[Records contained in a dataset]
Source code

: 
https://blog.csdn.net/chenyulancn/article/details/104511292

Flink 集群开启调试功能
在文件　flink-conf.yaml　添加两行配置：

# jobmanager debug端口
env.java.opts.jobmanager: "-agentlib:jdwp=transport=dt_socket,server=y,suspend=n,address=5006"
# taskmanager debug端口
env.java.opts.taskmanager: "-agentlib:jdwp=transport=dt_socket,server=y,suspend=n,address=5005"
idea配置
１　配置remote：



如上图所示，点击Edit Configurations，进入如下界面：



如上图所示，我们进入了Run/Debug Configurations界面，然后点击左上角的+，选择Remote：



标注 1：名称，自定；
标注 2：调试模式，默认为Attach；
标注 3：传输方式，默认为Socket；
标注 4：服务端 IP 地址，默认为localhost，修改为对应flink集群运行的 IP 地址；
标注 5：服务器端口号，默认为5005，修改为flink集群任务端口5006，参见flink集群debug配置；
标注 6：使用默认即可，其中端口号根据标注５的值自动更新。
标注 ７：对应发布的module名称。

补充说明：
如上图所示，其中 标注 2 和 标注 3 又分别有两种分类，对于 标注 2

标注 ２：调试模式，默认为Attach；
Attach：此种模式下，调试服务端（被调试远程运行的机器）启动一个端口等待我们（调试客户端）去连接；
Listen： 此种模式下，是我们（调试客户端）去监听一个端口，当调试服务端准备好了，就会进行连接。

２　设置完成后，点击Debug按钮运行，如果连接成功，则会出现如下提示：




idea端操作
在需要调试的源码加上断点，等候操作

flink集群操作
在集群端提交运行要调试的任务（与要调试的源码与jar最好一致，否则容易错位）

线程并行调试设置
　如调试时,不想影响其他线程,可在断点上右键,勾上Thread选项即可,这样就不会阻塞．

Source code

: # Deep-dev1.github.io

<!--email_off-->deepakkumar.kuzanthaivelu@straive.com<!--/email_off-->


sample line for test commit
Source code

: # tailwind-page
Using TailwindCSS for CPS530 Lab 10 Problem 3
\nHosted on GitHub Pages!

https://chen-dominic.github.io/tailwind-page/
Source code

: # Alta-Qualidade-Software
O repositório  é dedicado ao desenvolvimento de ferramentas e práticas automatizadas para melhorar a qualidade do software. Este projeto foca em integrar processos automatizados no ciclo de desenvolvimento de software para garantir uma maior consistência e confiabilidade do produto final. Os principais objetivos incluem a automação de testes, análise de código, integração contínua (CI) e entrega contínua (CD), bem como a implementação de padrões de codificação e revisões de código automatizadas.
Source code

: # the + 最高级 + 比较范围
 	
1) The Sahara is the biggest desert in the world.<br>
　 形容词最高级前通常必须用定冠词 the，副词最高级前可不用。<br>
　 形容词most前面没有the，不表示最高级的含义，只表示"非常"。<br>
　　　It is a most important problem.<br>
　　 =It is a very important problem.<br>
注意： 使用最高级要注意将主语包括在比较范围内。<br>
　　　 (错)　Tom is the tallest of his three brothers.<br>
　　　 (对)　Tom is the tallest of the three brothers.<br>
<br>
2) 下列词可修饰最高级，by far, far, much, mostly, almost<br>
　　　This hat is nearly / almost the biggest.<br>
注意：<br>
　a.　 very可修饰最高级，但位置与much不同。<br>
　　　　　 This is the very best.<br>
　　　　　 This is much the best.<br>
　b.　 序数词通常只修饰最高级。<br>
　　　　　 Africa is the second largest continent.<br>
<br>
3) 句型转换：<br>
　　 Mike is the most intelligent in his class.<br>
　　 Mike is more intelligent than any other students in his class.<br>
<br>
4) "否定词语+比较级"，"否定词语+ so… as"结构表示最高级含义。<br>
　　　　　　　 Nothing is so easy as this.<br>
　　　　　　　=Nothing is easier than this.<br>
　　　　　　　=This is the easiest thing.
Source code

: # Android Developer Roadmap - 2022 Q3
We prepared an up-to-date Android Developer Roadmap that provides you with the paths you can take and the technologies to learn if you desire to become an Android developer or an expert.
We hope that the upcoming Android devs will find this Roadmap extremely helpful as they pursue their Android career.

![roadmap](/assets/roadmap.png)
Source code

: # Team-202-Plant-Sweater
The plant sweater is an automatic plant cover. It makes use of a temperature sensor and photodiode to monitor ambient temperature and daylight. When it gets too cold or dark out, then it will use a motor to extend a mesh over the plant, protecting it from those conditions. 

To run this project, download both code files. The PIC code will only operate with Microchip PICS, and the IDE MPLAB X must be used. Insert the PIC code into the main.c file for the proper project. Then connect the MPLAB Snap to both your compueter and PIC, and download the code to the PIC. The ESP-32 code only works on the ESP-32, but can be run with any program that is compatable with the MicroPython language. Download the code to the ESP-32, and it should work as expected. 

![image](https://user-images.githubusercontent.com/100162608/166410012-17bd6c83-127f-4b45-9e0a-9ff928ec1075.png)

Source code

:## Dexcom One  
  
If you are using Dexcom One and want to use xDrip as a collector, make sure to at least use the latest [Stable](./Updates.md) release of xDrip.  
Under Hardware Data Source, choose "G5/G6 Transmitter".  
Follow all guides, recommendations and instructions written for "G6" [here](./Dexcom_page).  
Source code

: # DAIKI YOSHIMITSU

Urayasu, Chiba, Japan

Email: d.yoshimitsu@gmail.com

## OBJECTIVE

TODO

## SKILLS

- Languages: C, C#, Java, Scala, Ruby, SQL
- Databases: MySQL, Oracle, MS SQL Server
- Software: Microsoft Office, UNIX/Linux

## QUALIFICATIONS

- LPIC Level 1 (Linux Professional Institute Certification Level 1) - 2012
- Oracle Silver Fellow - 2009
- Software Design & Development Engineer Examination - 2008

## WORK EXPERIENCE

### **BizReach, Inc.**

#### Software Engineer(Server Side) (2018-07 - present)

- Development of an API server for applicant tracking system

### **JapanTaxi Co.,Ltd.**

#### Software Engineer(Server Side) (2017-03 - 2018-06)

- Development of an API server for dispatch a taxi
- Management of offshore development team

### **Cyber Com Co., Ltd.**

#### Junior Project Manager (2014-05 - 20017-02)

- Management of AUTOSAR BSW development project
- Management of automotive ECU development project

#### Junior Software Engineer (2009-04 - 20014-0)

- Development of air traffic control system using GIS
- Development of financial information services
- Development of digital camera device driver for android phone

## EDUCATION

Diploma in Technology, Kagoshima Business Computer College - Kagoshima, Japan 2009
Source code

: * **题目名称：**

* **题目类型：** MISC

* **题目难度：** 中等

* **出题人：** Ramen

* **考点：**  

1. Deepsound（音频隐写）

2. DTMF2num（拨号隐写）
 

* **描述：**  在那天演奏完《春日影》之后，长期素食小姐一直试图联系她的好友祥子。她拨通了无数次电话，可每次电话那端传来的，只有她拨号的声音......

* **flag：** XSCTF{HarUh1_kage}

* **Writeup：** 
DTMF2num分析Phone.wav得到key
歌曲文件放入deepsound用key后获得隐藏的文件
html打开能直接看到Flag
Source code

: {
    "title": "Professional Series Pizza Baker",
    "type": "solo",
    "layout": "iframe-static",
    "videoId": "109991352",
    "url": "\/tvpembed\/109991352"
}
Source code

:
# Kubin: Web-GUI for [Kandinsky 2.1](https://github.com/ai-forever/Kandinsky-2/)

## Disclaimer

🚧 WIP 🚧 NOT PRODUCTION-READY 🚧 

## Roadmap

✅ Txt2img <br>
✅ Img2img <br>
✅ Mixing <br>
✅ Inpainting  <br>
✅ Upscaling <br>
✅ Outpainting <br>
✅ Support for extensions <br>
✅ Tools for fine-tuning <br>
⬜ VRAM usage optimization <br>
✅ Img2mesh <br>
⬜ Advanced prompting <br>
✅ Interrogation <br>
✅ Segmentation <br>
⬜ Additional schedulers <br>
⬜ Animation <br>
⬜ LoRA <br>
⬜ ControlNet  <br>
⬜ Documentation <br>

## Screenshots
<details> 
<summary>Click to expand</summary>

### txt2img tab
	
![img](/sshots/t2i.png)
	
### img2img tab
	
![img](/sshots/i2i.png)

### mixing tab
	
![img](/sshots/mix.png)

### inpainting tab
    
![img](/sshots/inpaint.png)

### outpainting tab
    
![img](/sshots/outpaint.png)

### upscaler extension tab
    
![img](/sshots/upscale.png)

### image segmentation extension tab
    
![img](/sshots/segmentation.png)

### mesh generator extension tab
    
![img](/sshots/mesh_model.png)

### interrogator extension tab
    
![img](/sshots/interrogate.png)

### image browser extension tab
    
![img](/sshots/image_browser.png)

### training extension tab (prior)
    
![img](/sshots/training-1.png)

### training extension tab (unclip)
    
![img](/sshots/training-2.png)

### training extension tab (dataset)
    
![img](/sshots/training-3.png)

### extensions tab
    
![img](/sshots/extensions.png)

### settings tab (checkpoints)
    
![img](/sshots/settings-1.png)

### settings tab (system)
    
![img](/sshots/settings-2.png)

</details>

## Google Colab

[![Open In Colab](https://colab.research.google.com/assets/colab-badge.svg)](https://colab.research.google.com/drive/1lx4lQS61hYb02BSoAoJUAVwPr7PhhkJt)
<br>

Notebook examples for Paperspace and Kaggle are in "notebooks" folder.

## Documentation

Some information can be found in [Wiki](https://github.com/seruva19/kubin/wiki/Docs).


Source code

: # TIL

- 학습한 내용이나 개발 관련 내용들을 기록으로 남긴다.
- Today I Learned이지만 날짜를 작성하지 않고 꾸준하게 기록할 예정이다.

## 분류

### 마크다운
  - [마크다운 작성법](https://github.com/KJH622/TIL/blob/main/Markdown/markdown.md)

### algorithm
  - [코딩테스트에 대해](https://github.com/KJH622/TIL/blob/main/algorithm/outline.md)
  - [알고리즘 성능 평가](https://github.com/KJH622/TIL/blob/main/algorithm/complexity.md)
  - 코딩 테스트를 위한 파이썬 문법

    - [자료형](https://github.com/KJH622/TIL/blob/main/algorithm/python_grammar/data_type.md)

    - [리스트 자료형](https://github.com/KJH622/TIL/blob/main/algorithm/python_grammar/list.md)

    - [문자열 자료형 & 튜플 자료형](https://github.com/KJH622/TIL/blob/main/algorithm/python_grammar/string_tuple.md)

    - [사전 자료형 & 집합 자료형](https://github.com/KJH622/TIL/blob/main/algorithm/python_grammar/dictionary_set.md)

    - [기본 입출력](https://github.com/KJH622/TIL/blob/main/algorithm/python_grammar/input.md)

■ What you will do ■
Beginning with the line that holds "- 코딩 테스트를 위한 파이썬 문법", copy the entries exactly to their last line, and leave out every earlier line.

■ Exercise solution ■
  - 코딩 테스트를 위한 파이썬 문법

    - [자료형](https://github.com/KJH622/TIL/blob/main/algorithm/python_grammar/data_type.md)

    - [리스트 자료형](https://github.com/KJH622/TIL/blob/main/algorithm/python_grammar/list.md)

    - [문자열 자료형 & 튜플 자료형](https://github.com/KJH622/TIL/blob/main/algorithm/python_grammar/string_tuple.md)

    - [사전 자료형 & 집합 자료형](https://github.com/KJH622/TIL/blob/main/algorithm/python_grammar/dictionary_set.md)

    - [기본 입출력](https://github.com/KJH622/TIL/blob/main/algorithm/python_grammar/input.md)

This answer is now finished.